→ Text provided:

━━━

After setup, I will need a class for converting the file content to the correspond object. To do that first I created a class called VehicleInstantDatawhich contains all the csv’s fields as attributes (with format String).

public class VehicleInstantData implements Serializable
{
    private String _id;
    private String day_hour;
    private String geohash;
    private String latitude;
    private String longitude;
    private String vehicle_type;
    private String speed;
    private String day_year;
    private String day_mounth;
    private String day_day;

    public static VehicleInstantData createFromSplittedArray(String[] splittedArray)

━━━

→ Material:

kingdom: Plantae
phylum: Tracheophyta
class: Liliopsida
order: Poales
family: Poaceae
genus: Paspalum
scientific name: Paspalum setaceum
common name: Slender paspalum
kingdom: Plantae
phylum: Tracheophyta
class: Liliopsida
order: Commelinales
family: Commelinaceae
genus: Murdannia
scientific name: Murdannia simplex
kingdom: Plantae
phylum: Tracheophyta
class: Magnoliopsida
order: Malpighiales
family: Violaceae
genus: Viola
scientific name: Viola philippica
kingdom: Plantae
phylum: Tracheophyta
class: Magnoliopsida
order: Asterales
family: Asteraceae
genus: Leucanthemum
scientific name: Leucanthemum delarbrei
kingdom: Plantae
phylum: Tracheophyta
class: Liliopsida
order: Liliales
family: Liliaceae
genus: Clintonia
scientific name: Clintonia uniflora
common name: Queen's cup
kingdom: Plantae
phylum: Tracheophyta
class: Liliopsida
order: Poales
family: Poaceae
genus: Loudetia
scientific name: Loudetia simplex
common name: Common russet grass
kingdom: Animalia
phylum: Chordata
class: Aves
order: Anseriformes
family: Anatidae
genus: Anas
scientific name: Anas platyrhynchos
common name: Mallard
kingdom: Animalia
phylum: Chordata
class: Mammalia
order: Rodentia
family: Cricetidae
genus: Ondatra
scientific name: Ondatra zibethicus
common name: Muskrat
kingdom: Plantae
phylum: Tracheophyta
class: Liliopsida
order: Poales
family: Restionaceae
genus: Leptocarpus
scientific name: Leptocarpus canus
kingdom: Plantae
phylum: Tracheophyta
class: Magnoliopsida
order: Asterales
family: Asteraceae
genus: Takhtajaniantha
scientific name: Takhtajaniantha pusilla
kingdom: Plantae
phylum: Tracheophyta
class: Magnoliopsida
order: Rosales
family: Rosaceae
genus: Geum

━━━

→ Task description:
Reproduce the part of the Java class text above that begins with "After setup, I" and stops after "(with format String).".

→ Finished task:
After setup, I will need a class for converting the file content to the correspond object. To do that first I created a class called VehicleInstantDatawhich contains all the csv’s fields as attributes (with format String).